Separating Website Images and Bulk Uploading Them to AWS S3 Using AWS CLI

I recently had to move 35,000+ website images from Git to AWS S3. The images were in many subfolders. First, I had to separate the images from all other files. Then, when I tried dragging and dropping the parent folder containing all images to the AWS S3 web interface, I had to wait 9 to 17 hours.

When I woke up in the morning, I found the upload completed with errors:

Here’s how I easily separated the images from all other files and successfully uploaded all 35,000+ images.

Separate images from other files

First, I wanted to see a list of all unique file extensions so I could know what image file extensions were being used.

find . -type f | sed 's|.*.||' | sort -u

This returned a list like the one below.

JPG
PNG
ali
bmp
brs
cnd
CSS
...

Then, I copied the website root folder and made a new sibling folder called website-images where I’d just have the images.

Then, I deleted all images from the “website” folder using the following command.

find . -type f ( -name 'gif' -or -name 'jpg' -or -name '.JPG' -or -name '.png' -or -name '.PNG' -or -name '.bmp' ) -delete

Then, I deleted all non-image files from the “website-images” folder using the following command.

find . -type f -not ( -name 'gif' -or -name 'jpg' -or -name '.JPG' -or -name '.png' -or -name '.PNG' -or -name '.bmp' ) -delete

The last command resulted in a bunch of empty folders. I deleted the empty folders using this command.

find . -empty -type d -delete

I then wrote and ran a NodeJS script to walk through each HTML file and convert each relative path to a path relative to the website root folder, e.g.

../assets/images/images/home_page_banner.png

to

/public/en/csam/latest/assets/images/images/home_page_banner.png

Upload all images to S3

As mentioned earlier, uploading 35000 images to S3 using the web interface took a long time and kept completing with errors. What ended up working was uploading the images using the AWS CLI. Here’s how I did it.

Install AWS CLI

Here’s the documentation. I ran the command line installer.

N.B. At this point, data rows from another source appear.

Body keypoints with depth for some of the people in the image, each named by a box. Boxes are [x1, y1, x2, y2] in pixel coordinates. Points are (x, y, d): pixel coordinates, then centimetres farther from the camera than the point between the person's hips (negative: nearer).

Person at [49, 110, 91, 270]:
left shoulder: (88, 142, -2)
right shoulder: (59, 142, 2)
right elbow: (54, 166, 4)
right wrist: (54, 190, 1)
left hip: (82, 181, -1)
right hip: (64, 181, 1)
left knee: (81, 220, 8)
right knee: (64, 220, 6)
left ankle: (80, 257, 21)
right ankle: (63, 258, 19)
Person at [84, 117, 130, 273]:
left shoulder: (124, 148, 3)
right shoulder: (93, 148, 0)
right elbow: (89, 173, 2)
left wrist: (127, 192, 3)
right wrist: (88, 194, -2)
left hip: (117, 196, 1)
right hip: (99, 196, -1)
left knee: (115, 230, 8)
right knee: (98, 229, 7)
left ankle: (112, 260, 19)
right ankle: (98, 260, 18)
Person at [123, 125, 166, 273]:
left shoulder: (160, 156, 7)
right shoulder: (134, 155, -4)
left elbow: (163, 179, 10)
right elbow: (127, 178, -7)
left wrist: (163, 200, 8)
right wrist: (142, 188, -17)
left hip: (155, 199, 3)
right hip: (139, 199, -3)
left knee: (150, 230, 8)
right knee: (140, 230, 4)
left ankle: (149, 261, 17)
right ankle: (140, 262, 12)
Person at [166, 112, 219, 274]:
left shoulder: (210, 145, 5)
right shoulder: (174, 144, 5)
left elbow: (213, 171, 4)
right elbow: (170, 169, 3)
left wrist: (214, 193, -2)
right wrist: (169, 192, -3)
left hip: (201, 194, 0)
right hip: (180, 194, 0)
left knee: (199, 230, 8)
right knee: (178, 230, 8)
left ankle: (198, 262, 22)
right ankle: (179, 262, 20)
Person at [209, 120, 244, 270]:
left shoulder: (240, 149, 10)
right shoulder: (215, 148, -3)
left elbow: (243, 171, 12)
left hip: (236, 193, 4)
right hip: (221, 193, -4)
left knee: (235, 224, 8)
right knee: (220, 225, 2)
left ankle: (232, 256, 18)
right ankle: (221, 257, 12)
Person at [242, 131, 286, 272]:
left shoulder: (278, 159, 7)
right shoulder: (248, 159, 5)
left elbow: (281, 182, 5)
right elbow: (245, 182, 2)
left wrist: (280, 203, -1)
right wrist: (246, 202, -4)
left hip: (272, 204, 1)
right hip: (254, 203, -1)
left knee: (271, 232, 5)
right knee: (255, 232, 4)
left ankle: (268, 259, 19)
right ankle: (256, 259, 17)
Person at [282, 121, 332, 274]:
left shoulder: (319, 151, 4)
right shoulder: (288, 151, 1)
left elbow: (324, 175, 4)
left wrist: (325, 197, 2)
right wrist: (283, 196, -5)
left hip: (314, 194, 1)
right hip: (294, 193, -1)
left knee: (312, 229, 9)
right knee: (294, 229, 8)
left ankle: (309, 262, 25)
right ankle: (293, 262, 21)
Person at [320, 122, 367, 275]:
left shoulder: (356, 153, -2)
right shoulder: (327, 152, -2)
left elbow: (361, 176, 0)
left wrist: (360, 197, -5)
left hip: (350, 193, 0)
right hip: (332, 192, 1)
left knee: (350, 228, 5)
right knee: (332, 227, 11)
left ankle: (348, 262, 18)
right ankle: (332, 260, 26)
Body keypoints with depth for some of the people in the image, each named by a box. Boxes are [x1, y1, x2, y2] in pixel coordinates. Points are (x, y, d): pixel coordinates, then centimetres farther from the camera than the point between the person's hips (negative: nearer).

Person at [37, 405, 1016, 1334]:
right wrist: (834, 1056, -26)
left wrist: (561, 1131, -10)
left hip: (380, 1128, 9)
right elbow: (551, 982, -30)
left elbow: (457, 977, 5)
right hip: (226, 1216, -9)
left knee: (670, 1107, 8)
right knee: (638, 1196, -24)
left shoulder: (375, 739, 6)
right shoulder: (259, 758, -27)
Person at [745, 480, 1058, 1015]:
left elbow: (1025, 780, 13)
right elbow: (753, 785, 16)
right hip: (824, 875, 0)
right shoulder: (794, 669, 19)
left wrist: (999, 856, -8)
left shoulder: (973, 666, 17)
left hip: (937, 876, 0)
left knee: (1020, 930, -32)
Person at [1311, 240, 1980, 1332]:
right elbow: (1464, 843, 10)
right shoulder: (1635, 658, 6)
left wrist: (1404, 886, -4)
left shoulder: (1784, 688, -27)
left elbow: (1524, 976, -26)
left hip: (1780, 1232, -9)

curl "https://awscli.amazonaws.com/AWSCLIV2.pkg" -o "AWSCLIV2.pkg"
sudo installer -pkg AWSCLIV2.pkg -target /

Create an access key

I had to create an access key to authenticate. I created a new Identity and Access Management (IAM) user and then clicked the “Create access key” button to generate a new key.

I ended up with 2 keys similar to the ones below:

  1. Access key: AKIAIOSFODNN7EXAMPLE
  2. Secret access key: wJalrXUtnFEMI/K7MDENG/bPxRfiCYEXAMPLEKEY

Set access key as environment variables

I then saved those key values as environment variables. Here are the instructions. I basically ran the following commands in the terminal, replacing the values with my actual values.

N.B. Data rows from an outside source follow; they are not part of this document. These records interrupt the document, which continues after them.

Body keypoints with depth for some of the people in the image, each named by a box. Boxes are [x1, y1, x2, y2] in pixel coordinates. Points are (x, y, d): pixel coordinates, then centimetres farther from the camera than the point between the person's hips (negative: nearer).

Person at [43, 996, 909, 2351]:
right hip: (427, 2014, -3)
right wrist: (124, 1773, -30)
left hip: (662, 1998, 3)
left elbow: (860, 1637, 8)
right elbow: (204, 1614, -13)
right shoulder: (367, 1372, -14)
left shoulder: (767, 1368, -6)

export AWS_ACCESS_KEY_ID=AKIAIOSFODNN7EXAMPLE
export AWS_SECRET_ACCESS_KEY=wJalrXUtnFEMI/K7MDENG/bPxRfiCYEXAMPLEKEY
export AWS_DEFAULT_REGION=us-west-2

For the default region, I chose the region for my S3 bucket.

Upload (sync) files

I then uploaded (synced) files from my local to my remote S3 bucket. Here’s the documentation for the S3 sync command. Since I had already uploaded some files, I was hoping to find a flag to skip uploading files that exist at the destination. It turns out that the “sync” command does this by default. I ran the following command in dry-run mode to verify the output was correct.

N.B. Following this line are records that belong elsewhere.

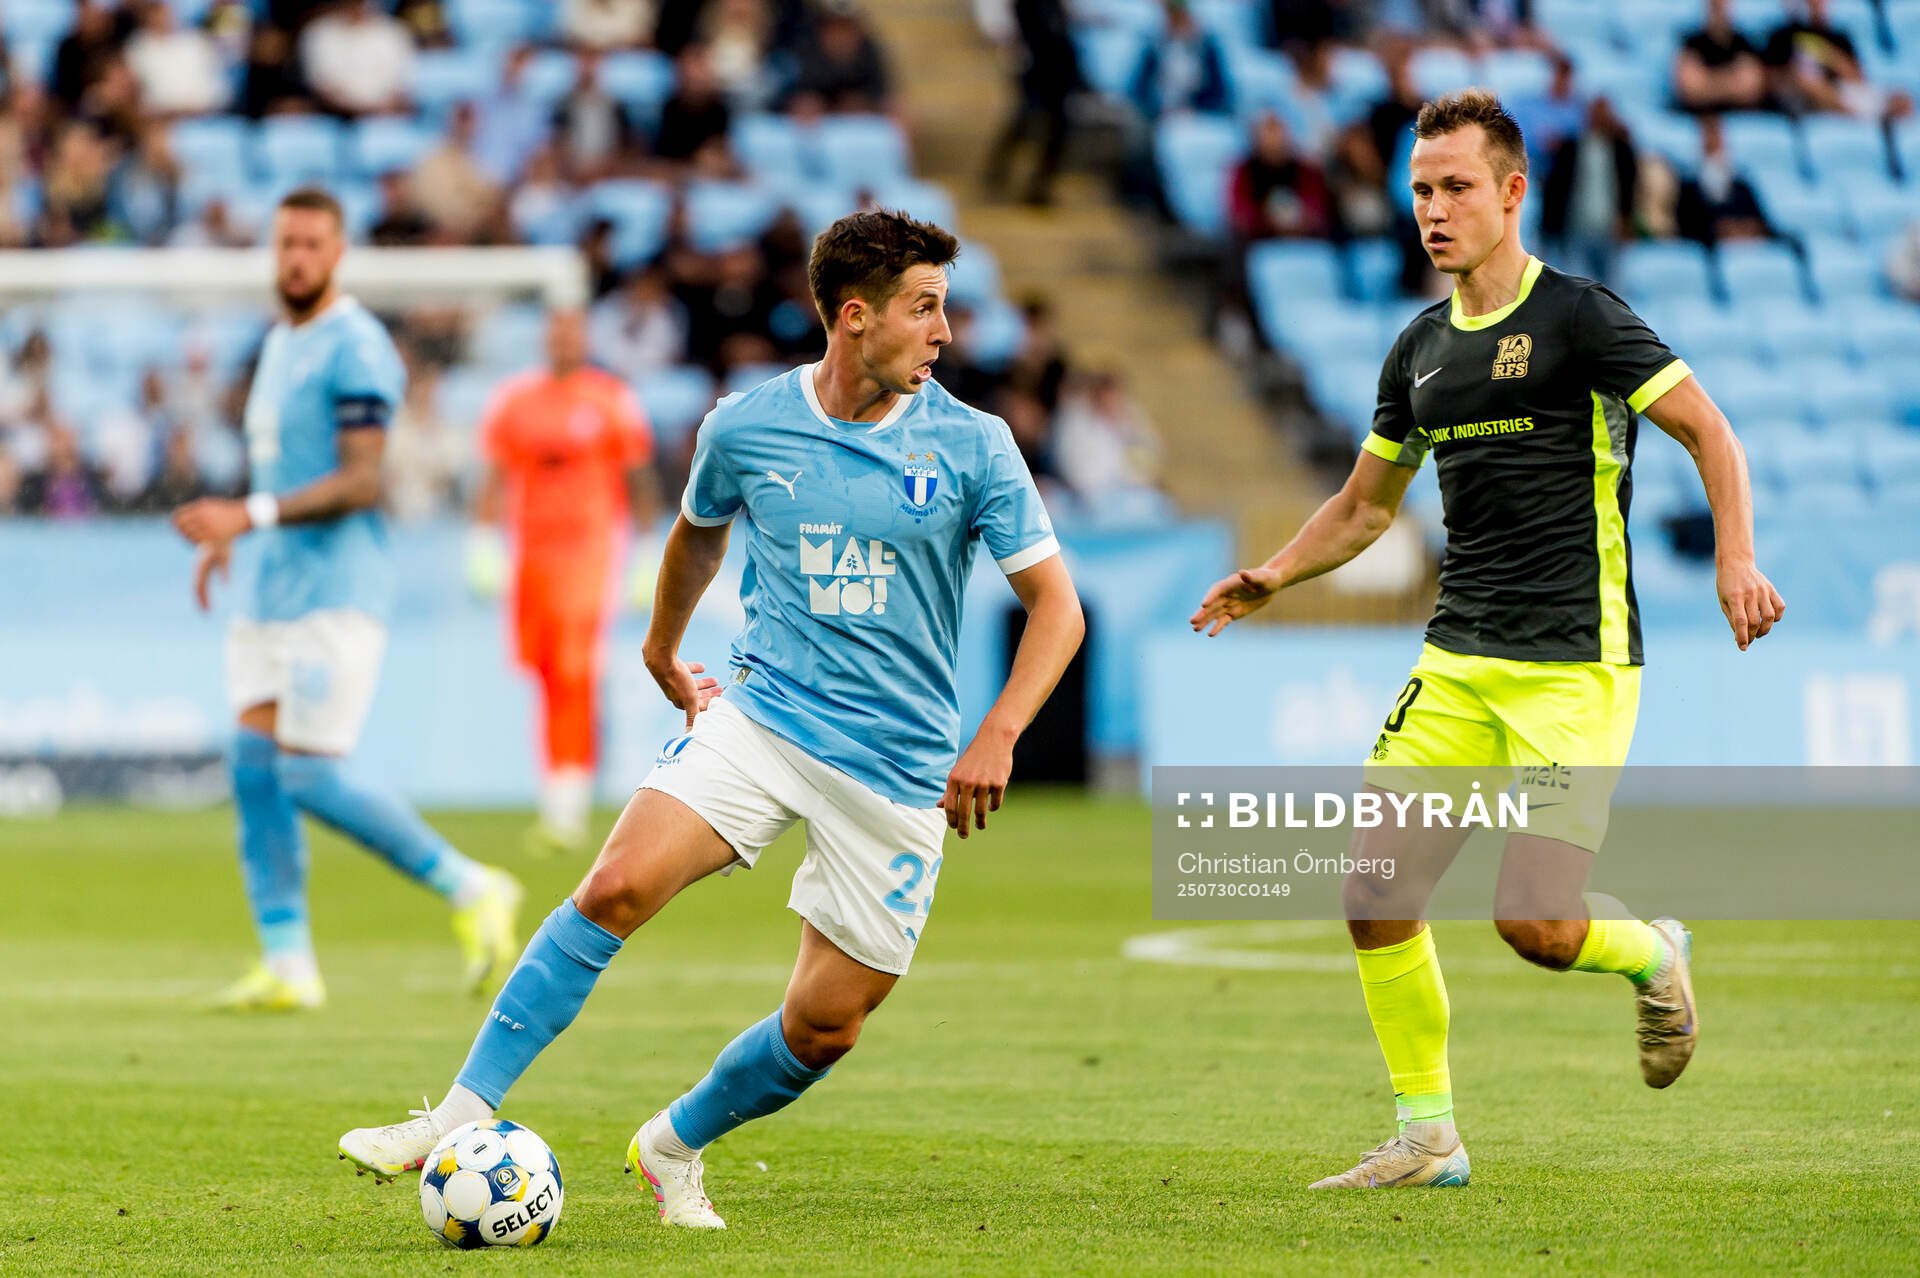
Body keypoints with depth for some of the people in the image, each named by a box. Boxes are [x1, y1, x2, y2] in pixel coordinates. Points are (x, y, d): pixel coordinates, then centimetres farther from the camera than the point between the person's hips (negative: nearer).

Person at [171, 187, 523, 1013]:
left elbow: (358, 482, -19)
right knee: (253, 765, 0)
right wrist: (227, 535, 17)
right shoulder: (280, 343, 17)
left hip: (336, 590, -9)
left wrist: (248, 515, -24)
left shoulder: (355, 348, -12)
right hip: (275, 591, 9)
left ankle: (470, 890, 2)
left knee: (308, 777, -12)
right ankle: (287, 965, 2)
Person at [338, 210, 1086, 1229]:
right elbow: (699, 530, 23)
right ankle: (464, 1114, -18)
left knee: (825, 1027, 1)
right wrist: (663, 652, 33)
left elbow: (1055, 605, -1)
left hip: (898, 766, 0)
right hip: (760, 716, 0)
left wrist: (997, 738, -13)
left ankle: (675, 1148, 27)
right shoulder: (746, 427, 0)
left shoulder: (971, 446, -5)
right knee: (618, 886, -22)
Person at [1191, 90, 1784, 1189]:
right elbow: (1367, 503, 25)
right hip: (1456, 664, 7)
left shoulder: (1579, 316, -7)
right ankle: (1428, 1136, 9)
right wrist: (1272, 578, 9)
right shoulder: (1422, 348, 13)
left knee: (1534, 923, -15)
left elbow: (1710, 433, -8)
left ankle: (1657, 956, 20)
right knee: (1378, 894, -4)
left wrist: (1736, 561, -23)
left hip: (1574, 666, -6)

aws s3 sync . s3://q-website-images/docs/ --dryrun

Then, I reran the command without the dry-run flag.

aws s3 sync . s3://q-website-images/docs/ 

The command output a list of the files it uploaded.

When it was done, I tried rerunning the command only to find that it completed with no output, indicating that all source files already existed in the destination. That was a sign that the sync was complete. Looking at the number of files in the S3 web console, I could see the correct number of files listed there.

Now that the images are in S3, I’ll use S3 as the origin for an image CDN (ImageKit). ImageKit will auto-optimize the images.